### Per-instance keypoint data:
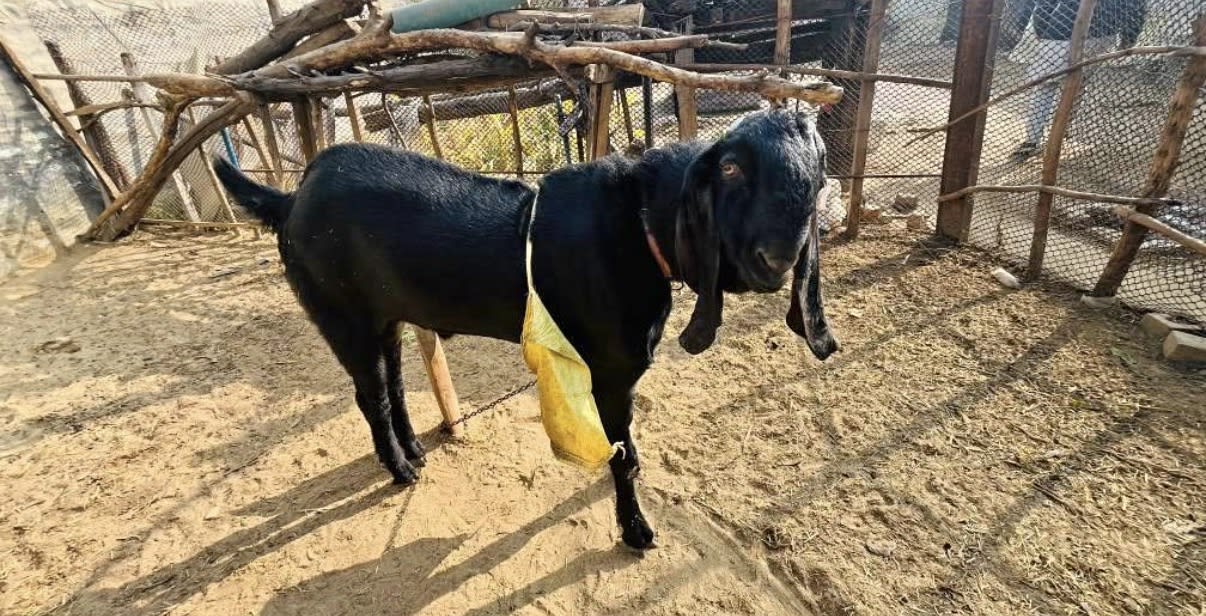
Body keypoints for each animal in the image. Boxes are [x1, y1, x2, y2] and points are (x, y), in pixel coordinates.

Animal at [214, 108, 837, 551]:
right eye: (731, 167)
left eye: (816, 173)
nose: (776, 258)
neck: (639, 226)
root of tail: (291, 197)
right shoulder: (611, 374)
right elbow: (622, 455)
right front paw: (636, 531)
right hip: (343, 317)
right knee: (371, 396)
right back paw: (400, 470)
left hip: (384, 317)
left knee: (393, 385)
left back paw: (413, 449)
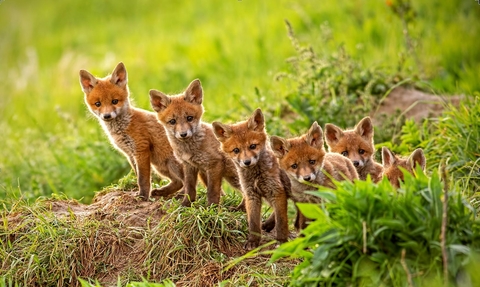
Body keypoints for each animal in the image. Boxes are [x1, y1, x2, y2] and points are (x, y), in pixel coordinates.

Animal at [79, 62, 184, 200]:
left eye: (114, 101)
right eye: (98, 104)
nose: (107, 116)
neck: (123, 128)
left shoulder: (141, 149)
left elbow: (143, 179)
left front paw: (142, 197)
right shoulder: (130, 154)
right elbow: (138, 175)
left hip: (170, 163)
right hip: (161, 166)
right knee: (178, 182)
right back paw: (162, 192)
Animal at [149, 80, 242, 208]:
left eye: (189, 118)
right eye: (172, 121)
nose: (183, 134)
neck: (189, 150)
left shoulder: (215, 164)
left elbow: (212, 191)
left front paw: (211, 207)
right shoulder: (189, 165)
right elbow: (190, 188)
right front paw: (185, 205)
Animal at [213, 109, 288, 251]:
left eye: (253, 146)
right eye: (236, 150)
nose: (247, 162)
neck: (256, 176)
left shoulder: (276, 191)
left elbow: (282, 221)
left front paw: (282, 241)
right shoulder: (251, 194)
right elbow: (253, 222)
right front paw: (253, 241)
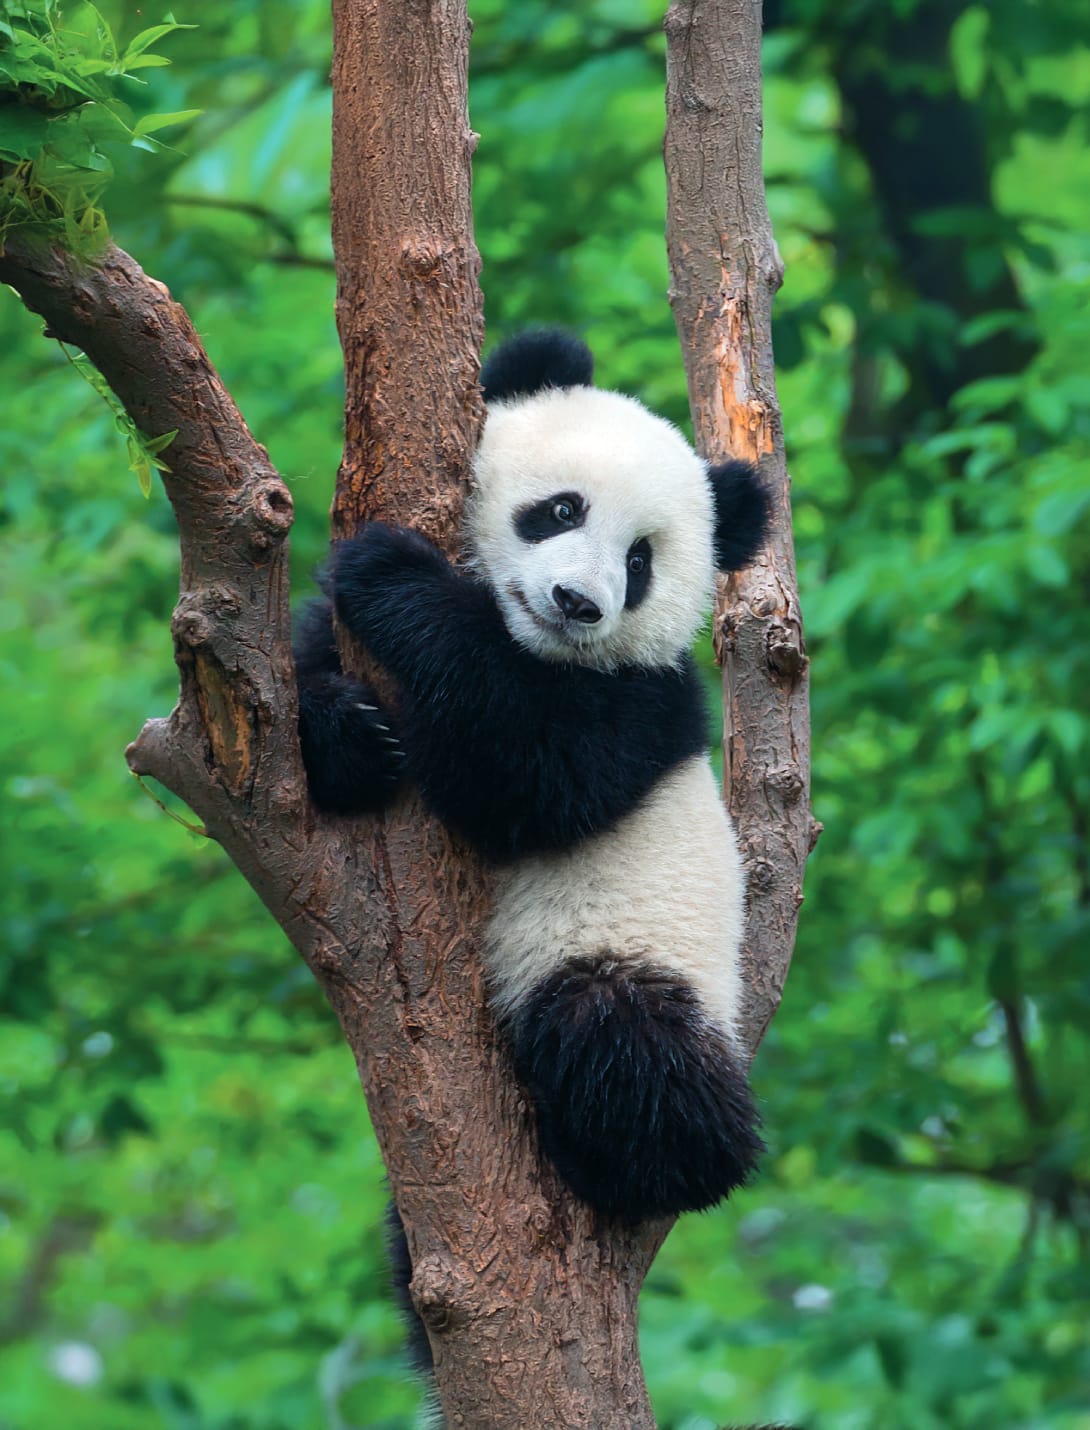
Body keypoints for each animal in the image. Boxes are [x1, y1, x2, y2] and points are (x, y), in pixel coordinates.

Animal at [295, 329, 769, 1222]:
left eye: (640, 561)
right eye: (562, 510)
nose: (578, 602)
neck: (537, 646)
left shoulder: (644, 703)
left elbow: (528, 775)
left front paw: (390, 573)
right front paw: (350, 735)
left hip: (633, 952)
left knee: (625, 1044)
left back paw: (642, 1163)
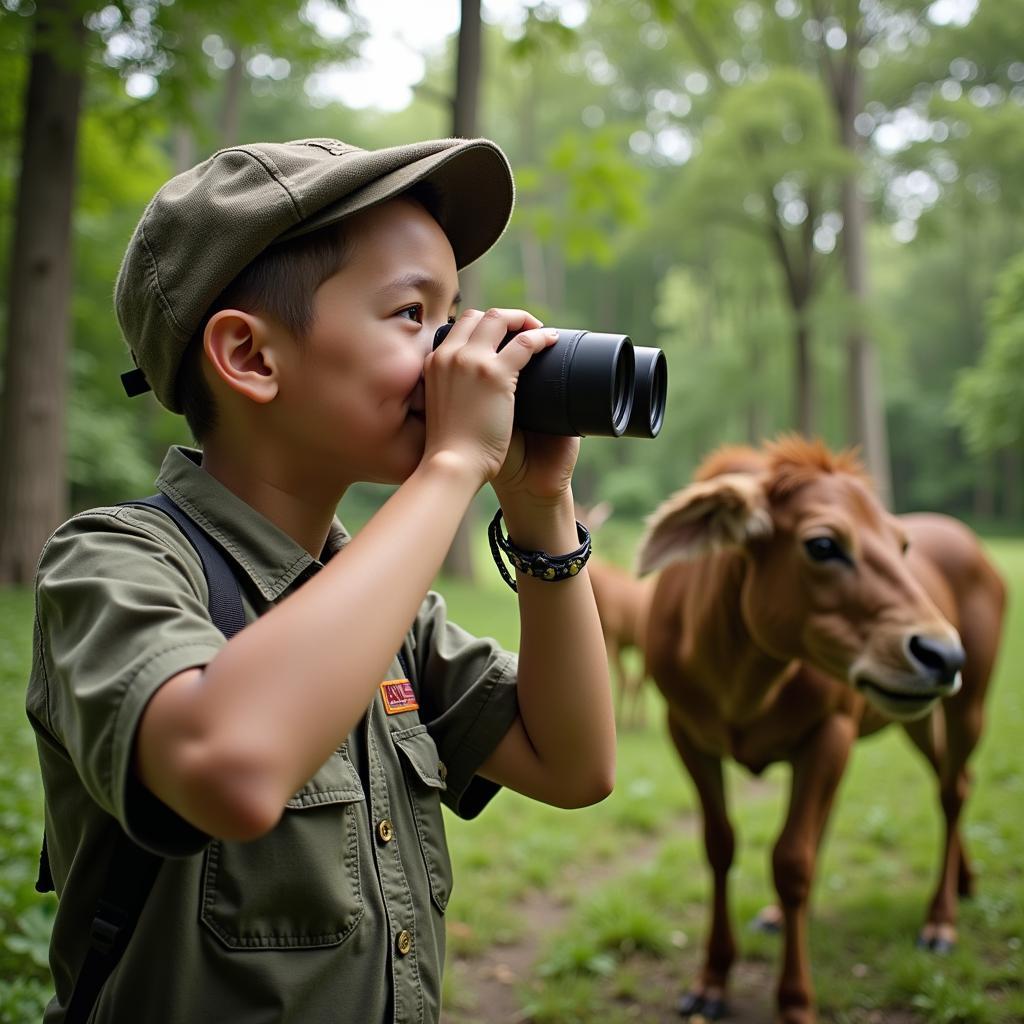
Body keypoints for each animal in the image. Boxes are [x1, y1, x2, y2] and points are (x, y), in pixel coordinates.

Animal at [634, 438, 1003, 1024]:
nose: (944, 654)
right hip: (914, 718)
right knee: (947, 778)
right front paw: (712, 978)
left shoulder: (831, 730)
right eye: (824, 544)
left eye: (901, 545)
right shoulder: (686, 733)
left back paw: (940, 919)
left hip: (969, 703)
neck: (738, 676)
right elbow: (720, 845)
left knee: (953, 789)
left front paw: (794, 999)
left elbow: (792, 861)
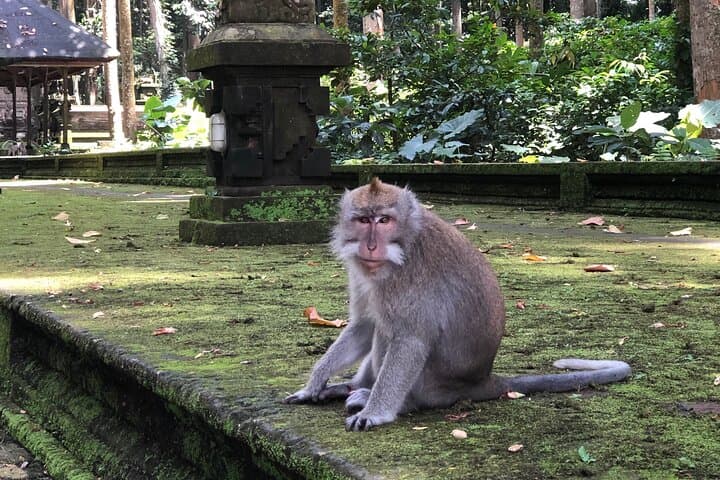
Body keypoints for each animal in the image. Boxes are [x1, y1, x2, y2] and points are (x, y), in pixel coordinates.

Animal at [284, 178, 631, 431]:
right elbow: (363, 325)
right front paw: (314, 383)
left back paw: (389, 400)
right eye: (363, 220)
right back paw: (350, 387)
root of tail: (481, 380)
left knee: (394, 334)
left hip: (432, 385)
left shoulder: (411, 278)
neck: (403, 246)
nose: (370, 246)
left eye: (384, 220)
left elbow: (410, 340)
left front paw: (376, 413)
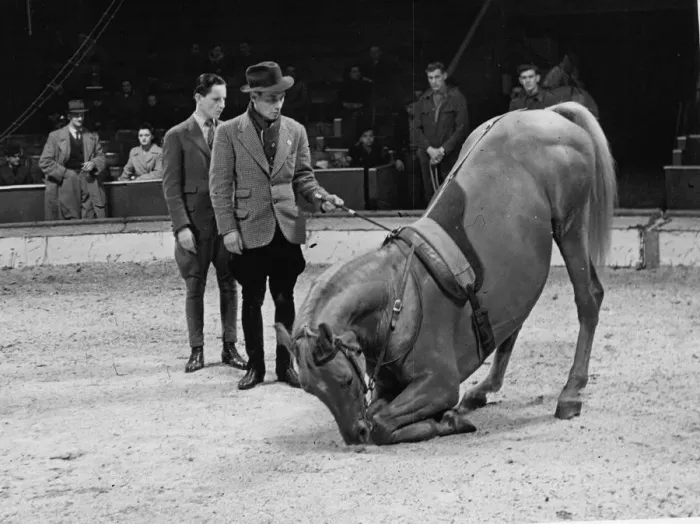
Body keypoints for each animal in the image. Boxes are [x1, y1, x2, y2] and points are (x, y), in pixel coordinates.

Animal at [276, 101, 617, 446]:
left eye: (345, 380)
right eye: (313, 391)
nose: (354, 436)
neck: (397, 300)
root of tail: (548, 112)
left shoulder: (439, 383)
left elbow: (381, 422)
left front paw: (446, 421)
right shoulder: (389, 386)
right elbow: (378, 414)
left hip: (571, 225)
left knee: (588, 297)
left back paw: (571, 392)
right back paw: (483, 390)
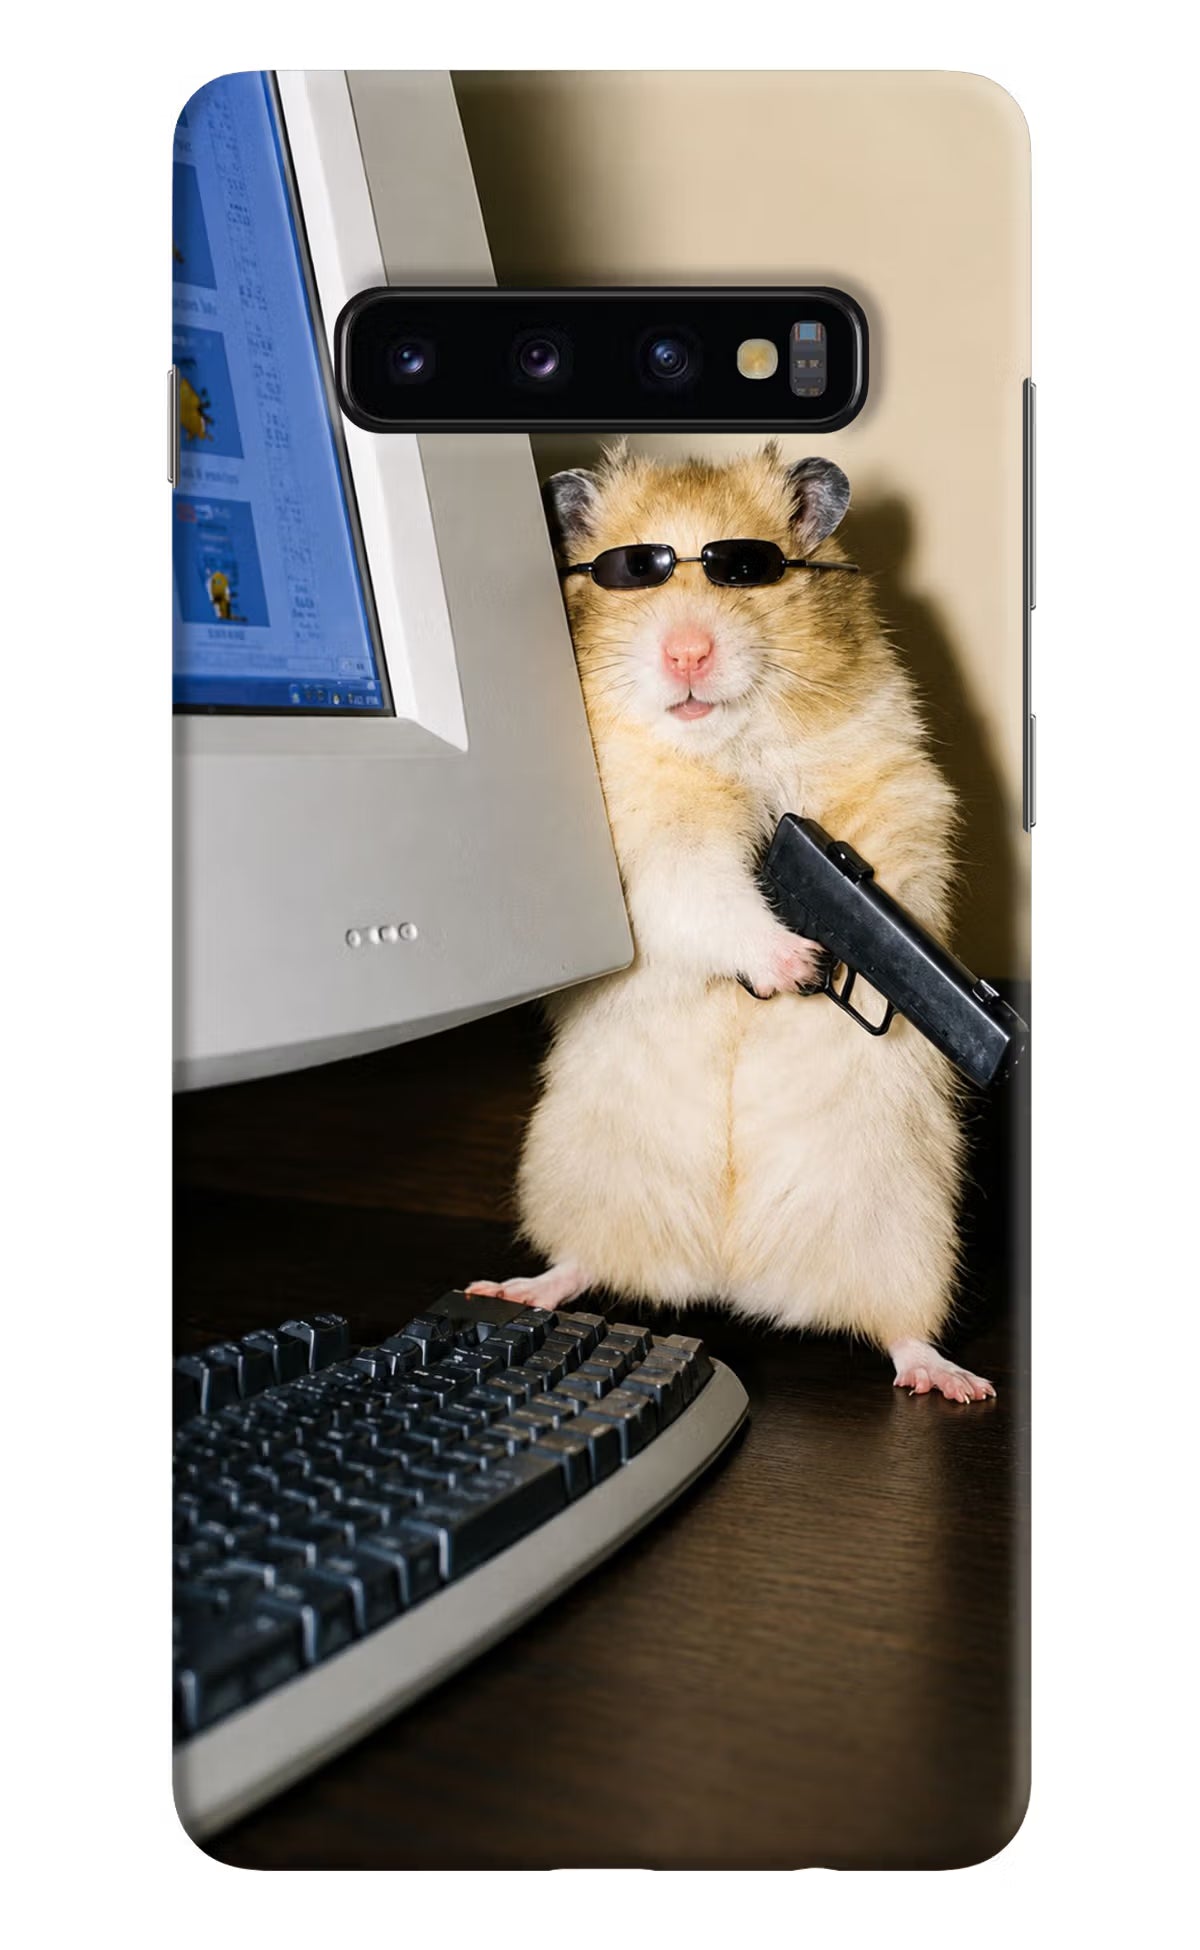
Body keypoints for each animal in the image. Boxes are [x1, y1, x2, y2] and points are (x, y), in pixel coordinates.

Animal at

### DESCRIPTION OF THE TASK:
Print the records verbatim, without pictures.

### FINISHED TASK:
Body keypoints for each animal in the image. Boxes are [x1, y1, x2, y2] and points are (x, y), in pixel coordinates.

Animal at [214, 108, 837, 551]:
right eye: (731, 167)
left eye: (816, 173)
nose: (776, 258)
neck: (639, 226)
root of tail: (291, 197)
right shoulder: (611, 374)
right elbow: (622, 455)
right front paw: (636, 531)
right hip: (343, 317)
right knee: (371, 396)
right back paw: (400, 470)
left hip: (384, 317)
left knee: (393, 385)
left back paw: (413, 449)
Body keypoints for each animal in the image. Boxes are [x1, y1, x2, y2] and points are (x, y), in pixel coordinates.

Animal at [79, 62, 184, 200]:
left eye: (114, 101)
right eye: (98, 104)
nose: (107, 116)
neck: (123, 128)
left shoulder: (141, 149)
left elbow: (143, 179)
left front paw: (142, 197)
right shoulder: (130, 154)
right elbow: (138, 175)
left hip: (170, 163)
right hip: (161, 166)
right knee: (178, 182)
right back paw: (162, 192)
Animal at [149, 80, 242, 208]:
left eye: (189, 118)
right eye: (172, 121)
nose: (183, 134)
neck: (189, 150)
left shoulder: (215, 164)
left elbow: (212, 191)
left front paw: (211, 207)
right shoulder: (189, 165)
right elbow: (190, 188)
right front paw: (185, 205)
Animal at [213, 109, 288, 251]:
left eye: (253, 146)
right eye: (236, 150)
nose: (247, 162)
neck: (256, 176)
left shoulder: (276, 191)
left elbow: (282, 221)
left front paw: (282, 241)
right shoulder: (251, 194)
right elbow: (253, 222)
right front paw: (253, 241)
Body keypoints for each animal in the image. Boxes are [x1, y1, x2, y2] and points are (x, y), in pixel coordinates.

Animal at [295, 329, 769, 1222]:
left eye: (640, 561)
right eye: (562, 510)
nose: (578, 602)
neck: (537, 646)
left shoulder: (644, 703)
left elbow: (528, 775)
left front paw: (390, 573)
right front paw: (350, 735)
left hip: (633, 952)
left knee: (625, 1044)
left back paw: (642, 1163)
Body keypoints for each animal in the image. Boxes are [x1, y1, x2, y2] and points are (x, y), in pixel coordinates.

Animal at [634, 438, 1003, 1024]:
nose: (944, 654)
right hip: (914, 718)
right knee: (947, 778)
right front paw: (712, 978)
left shoulder: (831, 730)
right eye: (824, 544)
left eye: (901, 545)
right shoulder: (686, 733)
left back paw: (940, 919)
left hip: (969, 703)
neck: (738, 676)
right elbow: (720, 845)
left knee: (953, 789)
left front paw: (794, 999)
left elbow: (792, 861)
Body keypoints for each animal in the image. Boxes are [x1, y1, x2, y2] and points are (x, y), in pixel coordinates.

Animal at [284, 178, 631, 431]:
right elbow: (363, 325)
right front paw: (314, 383)
left back paw: (389, 400)
right eye: (363, 220)
right back paw: (350, 387)
root of tail: (481, 380)
left knee: (394, 334)
left hip: (432, 385)
left shoulder: (411, 278)
neck: (403, 246)
nose: (370, 246)
left eye: (384, 220)
left elbow: (410, 340)
left front paw: (376, 413)
Body keypoints for each animal in the image. Boxes are [x1, y1, x2, y2] and points are (x, y), in pixel coordinates.

Animal at [276, 101, 617, 446]:
left eye: (345, 380)
right eye: (313, 391)
nose: (354, 436)
neck: (397, 300)
root of tail: (548, 112)
left shoulder: (439, 383)
left elbow: (381, 422)
left front paw: (446, 421)
right shoulder: (389, 386)
right elbow: (378, 414)
left hip: (571, 225)
left knee: (588, 297)
left back paw: (571, 392)
right back paw: (483, 390)
Body keypoints for each animal in the image. Boxes are [x1, y1, x2, y2] and points are (x, y), in pixel coordinates.

Animal at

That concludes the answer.